Even during the darkest and harshest of winters, there is still beauty to be found – in the bright red of a holly berry amongst the grey, the glow of Christmas tree lights glimpsed through windows at dusk, or the spectacular frost patterns on our cars on a cold morning which we pause to admire before scraping them off the windscreen.
Likewise, the dark place that grief can take us to also has some treasures to be found – sparkles of beauty in remembering the joy and the colour that the ones we miss so much brought to our lives, kind words or actions from others, or the bright respite that comes from playing with children or animals.
The festive season has well and truly burst into our lives like the brightly lit Coca-Cola truck, honking its air horn. Christmas is a celebration that can come with a not-so-subtle expectation for everyone to be happy and joyful. Shopping is done to a soundtrack of upbeat Christmas songs, TV is full of images of families having fun together, and the feeling of enforced gaiety can be tricky to navigate when you are bereaved.
Layers of happy Christmas memories that have built up over the years bring a poignancy when a key person is no longer here to share them. We can feel that we’re walking an emotional tightrope at times when we’re happily sharing the festivities one moment, and feeling very sad the next.
One of the dubious benefits of being human is that we get to experience emotional dissonance – holding opposing feelings at the same time. In the midst of the horrors of war, we find extraordinary acts of solidarity and support. In hardship, we see acts of utter generosity, and in grief, we access a whole new depth of love. It can be hard, but it also can be sublimely beautiful.
The theme for this year’s recent National Grief Awareness Week is ‘to open conversations and normalise grief’. It seems a simple enough brief and yet when you are bereaved, you maybe start to realise that opening conversations and normalising grief is quite the task.
In this country, even in the 21st century, there are things that remain very difficult to talk about without getting very ‘British stiff upper lip’ and awkward.

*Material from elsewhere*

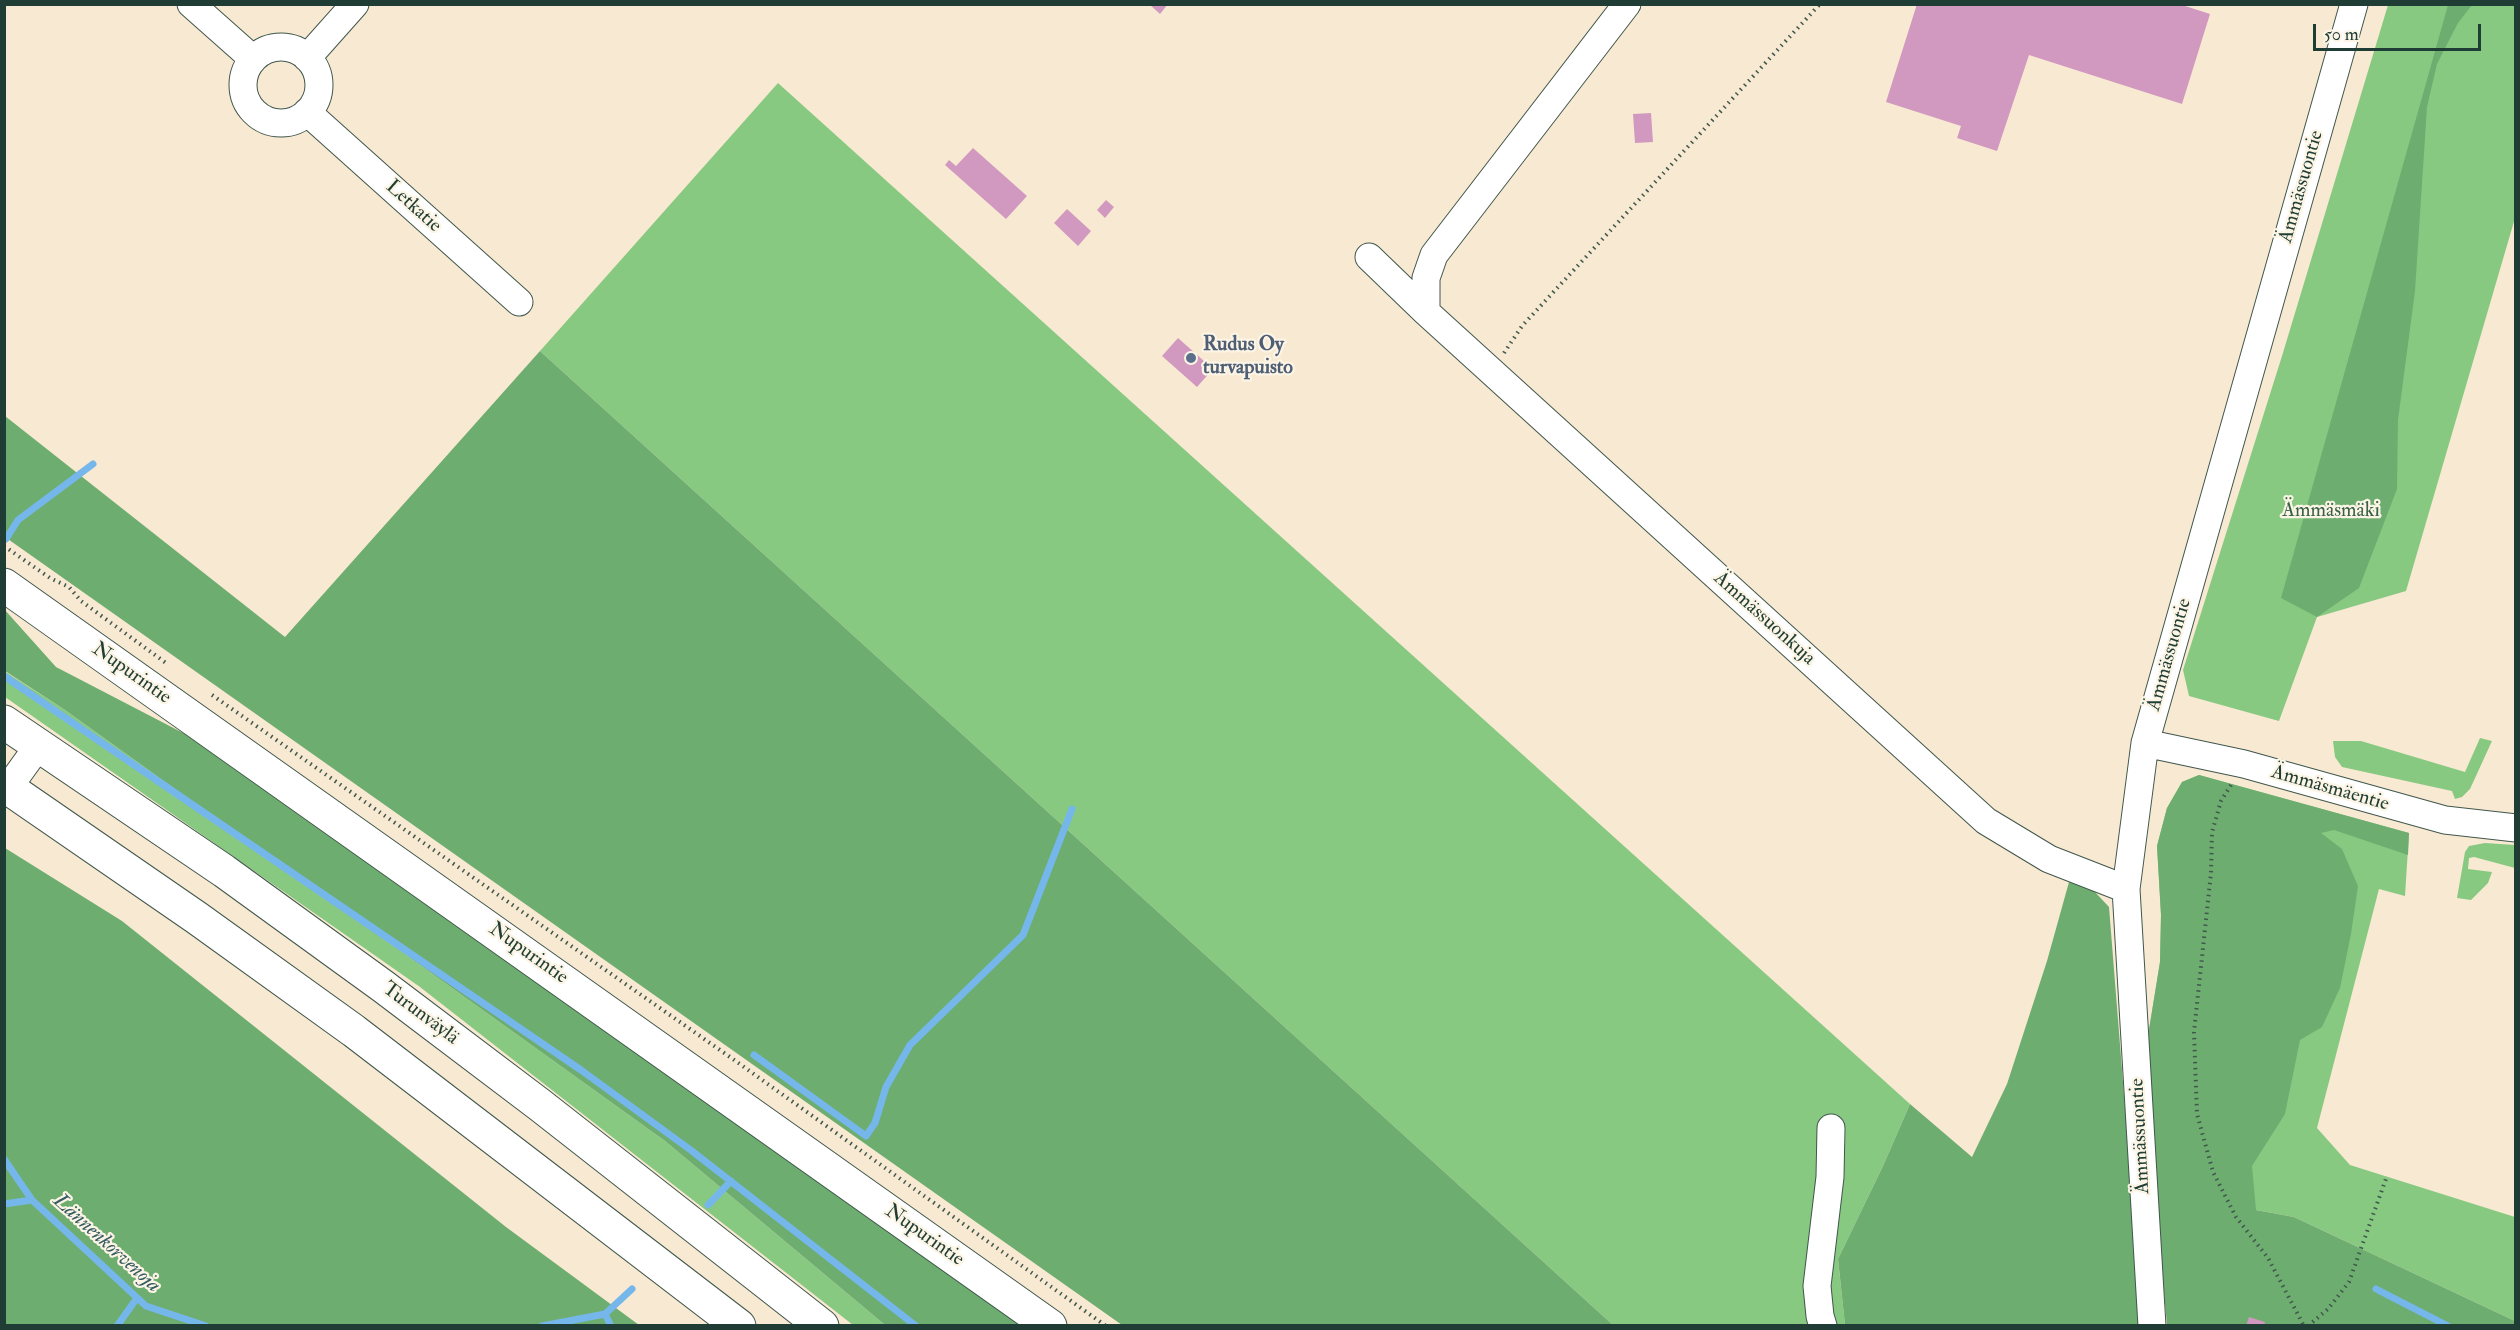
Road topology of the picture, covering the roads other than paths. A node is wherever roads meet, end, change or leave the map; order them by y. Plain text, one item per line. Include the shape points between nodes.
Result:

There’s an old maxim that you shouldn’t talk about sex, politics or religion in polite company – and yet I suspect many people would rather discuss any of these (particularly the latter two!) in preference to engaging with the intimacy and rawness of somebody’s grief.
Indeed, many families I’ve worked with tell me about how people have gone out of their way to avoid them for fear of not knowing what to say, leaving them feeling isolated and a bit of a social pariah. Even in some families and friend groups who have experienced the same loss, the fear of upsetting others can shut a potentially healing conversation down.
Or else, there’s the shutting down of conversation in another way – the well-meant but horribly unhelpful platitude: ‘they’re in a better place now’, ‘everything happens for a reason’ or ‘at least you’ve still got (your other parent/children/friends)’
People often grope around in the dark for what to say but of course, there is nothing they can say that will make it feel better. What can shine a light however is to ask how you are, to say your loved one’s name, to share a happy memory or to ask you about them. You’ve not forgotten about them after all – their name is in your heart at all times, and to have that name on your lips or to hear it on others’ can affirm and reassure you that their light is still with us.
We can help to start the conversational revolution. Tell people who you are remembering, and ask them if they are remembering someone. Ask questions about each other’s loved ones and enjoy introducing yours to a new person. Let their names and their stories be all around us just as they are still all around us, especially at times like Christmas when they will very much be with you.
How will you bring your person’s light into your Christmas this year? Perhaps it will be by hanging their favourite bauble in pride of place at the front of the tree, talking about them around the table with your family, honouring one of their Christmas traditions, having a tinsel bedecked photo of them in the heart of it all, using their failsafe method to prepare the sprouts, writing them a letter in a Christmas card or making a donation to a charity they were passionate about in their name.
I wish you the Christmas that you need this year. Treat yourselves and each other with gentleness, keep your loved one’s name on your lips, and may you find beauty amidst all that unfolds over the festive season and beyond.
I’ll leave you with the wise words of Albus Dumbledore to Harry Potter: “Happiness can be found in even the darkest of times, if one only remembers to turn on the light.”
(These words are taken and lightly adapted from the Christmas Memorial I conducted at HD Tribe, Worthing, on 6th December 2022.)